18. Rindu

1.9K 210 10
                                    

Malam ini, hujan kembali menyapa.

Bersama dengan bertamunya suasana dingin yang membuat hati menjadi rindu akan pelukan hangat orang yang dicinta.

Sepi dan sunyi.

Aku sendiri dalam ruangan sempit dengan pintu yang terbuat dari besi.

Tubuh kurus yang semakin hari semakin tak terurus, tidak aku pedulikan.

Air mata yang setiap hari, setiap malam bahkan setiap detik turun membasahi wajah ini seolah sudah menjadi teman akrab setiap hari.

Mulut yang tak pernah berhenti memanjatkan doa disertai dengan untaian kata-kata kerinduan tidak pernah berhenti keluar.

Andai, diberi satu kesempatan dari Tuhan. Aku hanya ingin bertemu denganmu.

Memeluk erat, mencium dengan begitu lama, menyampaikan rinduku yang rasanya sudah tak sanggup untuk ku pendam sendirian.

Tangan kanan Jaehyun kembali mencoret-coret dalam sebuah buku tulis yang ia jadikan sebagai buku hariannya. Menuangkan semua keluh kesah, bercerita tentang apa saja serta kerinduannya kepada keluarga terutama anak dan istrinya.

"Tuhan tidak akan membebani kamu lebih dari batas kemampuannya," ucap Jaehyun bersamaan dengan setetes air mata kembali mengalir membasahi pipi. Menahan mati-matian agar tangisnya tak menimbulkan suara tetapi nyatanya ia tak bisa.
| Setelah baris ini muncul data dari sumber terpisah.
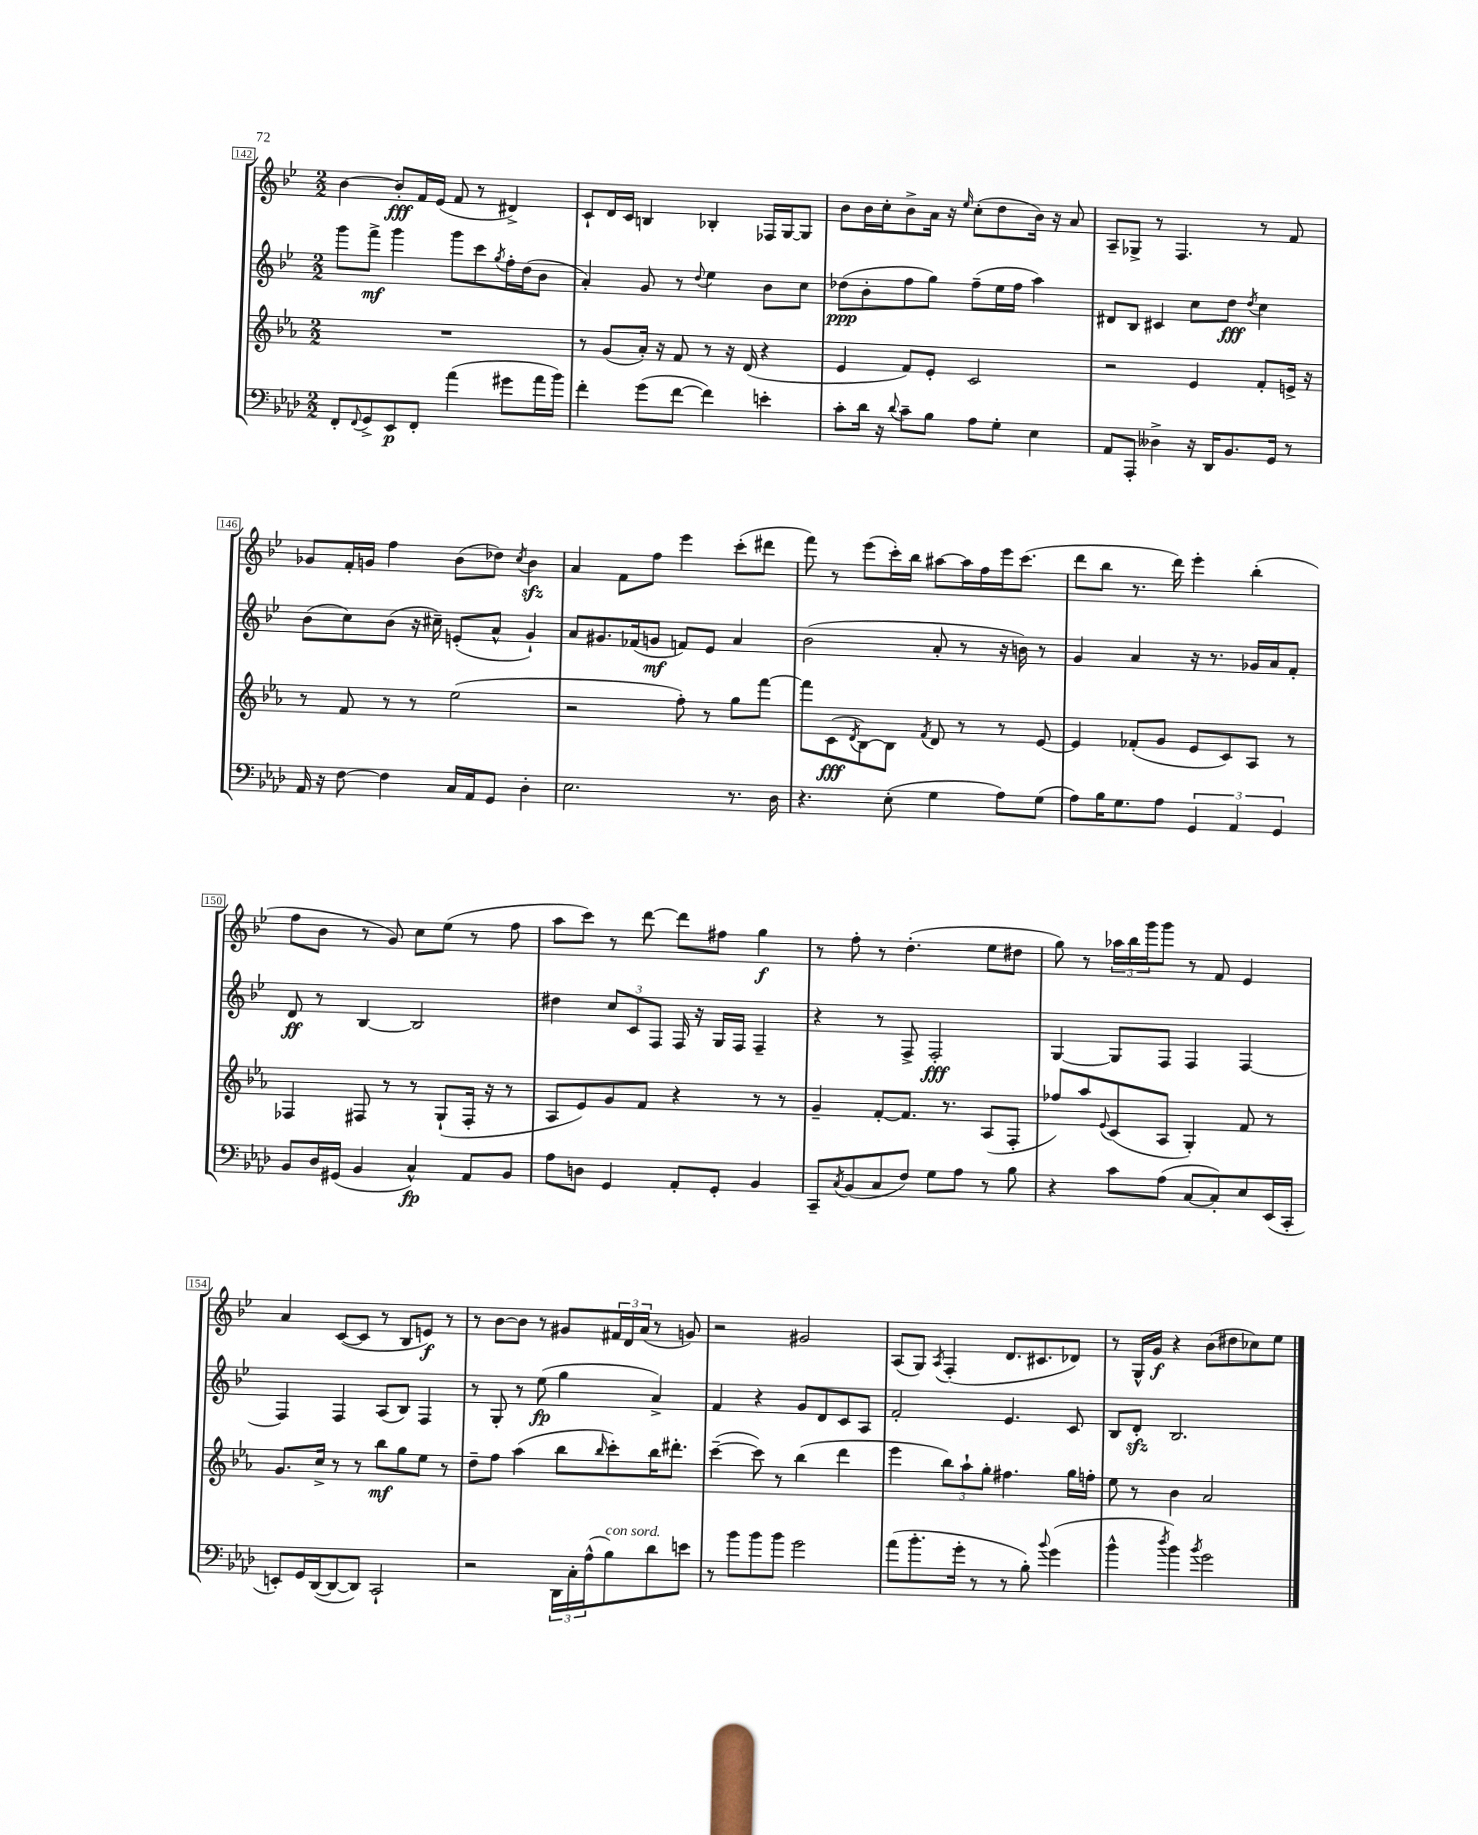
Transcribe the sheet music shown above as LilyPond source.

<<
\new StaffGroup <<
\new Staff = "s0" {
    \clef treble \key bes \major \numericTimeSignature \time 2/2
    bes'4~ bes'8-.\fff f'16 ees'16( f'8 r8 dis'4->) |
    c'8-! d'16 c'16 b4 bes4-. fes16 g16~ g8 |
    bes'8 bes'16 c''16-. bes'8-> a'16 r16 \grace { ees''16 } c''8-.( d''8 bes'16) r16 a'8 |
    a8-- ges8-> r8 f4. r8 f'8 |
    ges'8 f'16-. g'16 f''4 bes'8( des''8) \acciaccatura { c''8 } bes'4\sfz |
    a'4 f'8 f''8 ees'''4 c'''8-.( dis'''8 |
    f'''8) r8 ees'''8( c'''16-.) bes''16 ais''8~ ais''16 f''16 ees'''16 c'''8.( |
    d'''8 bes''8 r8. d'''16) ees'''4-. bes''4-.( |
    f''8 bes'8 r8 g'8) c''8 ees''8( r8 f''8 |
    a''8 c'''8) r8 d'''8~ d'''8 fis''8 g''4\f |
    r8 f''8-. r8 d''4.-.( ees''8 dis''8 |
    g''8) r8 \tuplet 3/2 { aes''16 bes''16 g'''16 } g'''8 r8 f'8 ees'4 |
    a'4 c'8~( c'8 r8 bes8 e'8\f) r8 |
    r8 bes'8~ bes'8 r8 gis'8 \tuplet 3/2 { fis'16 d'16 a'16( } r8 g'8) |
    r2 gis'2 |
    a8( g8) \acciaccatura { a8 } f4-.( d'8. cis'8. des'8) |
    r8 g16-^ g'16\f r4 bes'8( dis''8 ces''8) ees''8 \bar "|." |
}
\new Staff = "s1" {
    \clef treble \key bes \major \numericTimeSignature \time 2/2
    g'''8 f'''8->\mf g'''4 g'''8 c'''8 \acciaccatura { g''8 } f''16-. d''16( bes'8 |
    a'4-.) g'8 r8 \appoggiatura { d''8 } ees''4 bes'8 c''8 |
    des''8\ppp( bes'8-. f''8 g''8) f''8--( ees''16 f''16 a''4) |
    dis'8 bes8 cis'4 c''8 d''8\fff \acciaccatura { d''8 } c''4 |
    bes'8( c''8) bes'8( r16 cis''16--) e'8-.( a'8-^ g'4-!) |
    a'8 gis'8. fes'16( g'8\mf f'8) ees'8 a'4 |
    bes'2( a'8-. r8 r16 b'16) r8 |
    g'4 a'4 r16 r8. ges'16 a'16 f'8-. |
    d'8\ff r8 bes4~ bes2 |
    dis''4 \tuplet 3/2 { c''8 c'8 f8 } f16 r16 g16 f16 f4-- |
    r4 r8 f8-> f2-.\fff |
    g4~ g8 f8 f4 f4~ |
    f4 f4 a8( bes8) f4 |
    r8 g8-. r8 ees''8\fp( g''4 a'4->) |
    f'4 r4 g'8 d'8 c'8 a8 |
    f'2-. ees'4. c'8 |
    bes8 d'8-.\sfz bes2. \bar "|." |
}
\new Staff = "s2" {
    \clef treble \key ees \major \numericTimeSignature \time 2/2
    R1 |
    r8 g'8( aes'16-.) r16 f'8 r8 r16 d'16( r4 |
    ees'4 f'8) ees'8-. c'2 |
    r2 ees'4 f'8-. e'16-> r16 |
    r8 f'8 r8 r8 ees''2( |
    r2 f''8-.) r8 g''8 f'''8~ |
    f'''8 c'8\fff( \acciaccatura { d'8 } bes8~) bes8 \acciaccatura { f'8 } d'8 r8 r8 ees'8~ |
    ees'4 fes'8-.( g'8 ees'8 c'8) aes8 r8 |
    fes4 fis8 r8 r8 g8-!( fis16-. r16 r8 |
    aes8 ees'8) g'8 f'8 r4 r8 r8 |
    g'4-- f'8~-. f'8. r8. aes8( f8-. |
    fes''8) aes''8 \appoggiatura { ees'8 } c'8( aes8 g4-.) f'8 r8 |
    g'8. c''16-> r8 r8 bes''8\mf g''8 ees''8 r8 |
    d''8-- f''8 aes''4( bes''8 \grace { bes''16 } c'''8-.) bes''16 dis'''8.-. |
    c'''4~--( c'''8) r8 bes''4( d'''4 |
    ees'''4 \tuplet 3/2 { bes''8) aes''8-! g''8-. } fis''4. g''16 f''16-. |
    ees''8 r8 bes'4 aes'2 \bar "|." |
}
\new Staff = "s3" {
    \clef bass \key aes \major \numericTimeSignature \time 2/2
    f,8-. \appoggiatura { f,8 } g,8-> ees,8\p f,8-. aes'4( gis'8 aes'16 bes'16) |
    f'4-. g'8( f'8~ f'4) e'4-. |
    c'8-. des'16 r16 \appoggiatura { des'8 } c'8-- bes8 aes8 g8-. ees4 |
    aes,8 aes,,8-. deses4-> r16 des,16 bes,8. g,16 r8 |
    aes,16 r16 f8~ f4 c16 aes,16 g,8 des4-. |
    ees2. r8. des16 |
    r4. ees8-.( g4 aes8) g8( |
    aes8) bes16 g8. aes8 \tuplet 3/2 { g,4 aes,4 g,4 } |
    bes,8 des16 gis,16( bes,4 c4-^\fp) aes,8 bes,8 |
    aes8 d8 g,4 aes,8-. g,8-. bes,4 |
    c,8-- \acciaccatura { c8 } bes,8( c8 f8) g8 aes8 r8 bes8 |
    r4 c'8 aes8( c8~ c8-.) ees8 ees,16( c,16-. |
    e,8-.) g,16 des,16~( des,8~ des,8) c,2-! |
    r2 \tuplet 3/2 { des,16 c16-. aes16-^( } bes8^\markup { \italic "con sord." }) des'8 e'8 |
    r8 bes'8 bes'8 bes'8 g'2 |
    aes'8( bes'8.-. g'16-. r8 r8 bes8-.) \appoggiatura { bes'8 } g'4( |
    bes'4-^ \acciaccatura { des''8 } bes'4) \acciaccatura { bes'8 } g'2 \bar "|." |
}
>>
>>
\layout { \context { \Score currentBarNumber = #142 \override BarNumber.stencil = #(make-stencil-boxer 0.1 0.3 ly:text-interface::print) } }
Satu isakan berhasil lolos dari bibir Jaehyun, dadanya sakit dan nyeri ketika perasaan rindu ini kembali datang menghampiri untuk kesekian kali.

Berusaha kuat seolah semuanya akan baik dan kembali seperti semula tetapi kenyataan seolah kembali berkata bahwa tidak semudah itu untuk melakukannya.

"Ya Tuhan, hiks."

Ketika kebanyakan orang diluar sana berkata dan memberi anggapan bahwa menangis tidak akan menyelesaikan masalah yang sedang dihadapi. Tapi, bagi Jaehyun saat ini menangis menjadi satu-satunya cara meluapkan rasa rindu dalam hatinya.

Memeluk erat buku itu, buku yang didalamnya banyak sekali tertulis kisah nyata yang Jaehyun alami.

"Seyakin apa engkau memberikan cobaan ini kepada makhluk ciptaanmu yang lemah? Pundakku tak sekuat perkiraanmu, ya Tuhan," lirih Jaehyun diiringi dengan isak tangis serta sesenggukan yang terdengar sangat memilukan.

"Kebahagiaan macam apa yang sudah engkau siapkan di depan sana sampai engkau memberikan proses serumit ini sampai melibatkan anak-anak ku," rintih Jaehyun. Kembali mengeluarkan isi beban hati yang selama ini terpendam.

"Hiks, hiks..."

Suara gemuruh langit yang sedang bersahutan, kilatan cahaya yang sesekali mengagetkan serta derasnya air hujan menjadi perwakilan dari tangis Jaehyun yang pecah malam ini.

"Maaf, maaf Daddy udah gagal menjadi seorang ayah buat kalian, nak. Daddy nggak bisa melindungi kalian dari banyaknya bahaya di luar sana yang pasti mengancam kalian."

"Ma-maaf, hiks. Da-daddy bawa kalian untuk hidup susah, makan apa adanya." Mulut Jaehyun masih berucap permintaan maaf yang tanpa henti. Ia sangat merasa gagal.

"Kamu harus kembali berjuang, menguatkan diri sendirian tanpa adanya aku disamping kamu. Itu pasti berat, aku tahu itu. Dan, aku minta maaf, Taeyong. Hiks."

Astaga, rasanya sungguh luar biasa. Sakit, sesak, semua perasaan sedih, kecewa dan bersalah yang teramat sangat seolah tengah bercampur aduk menjadi satu.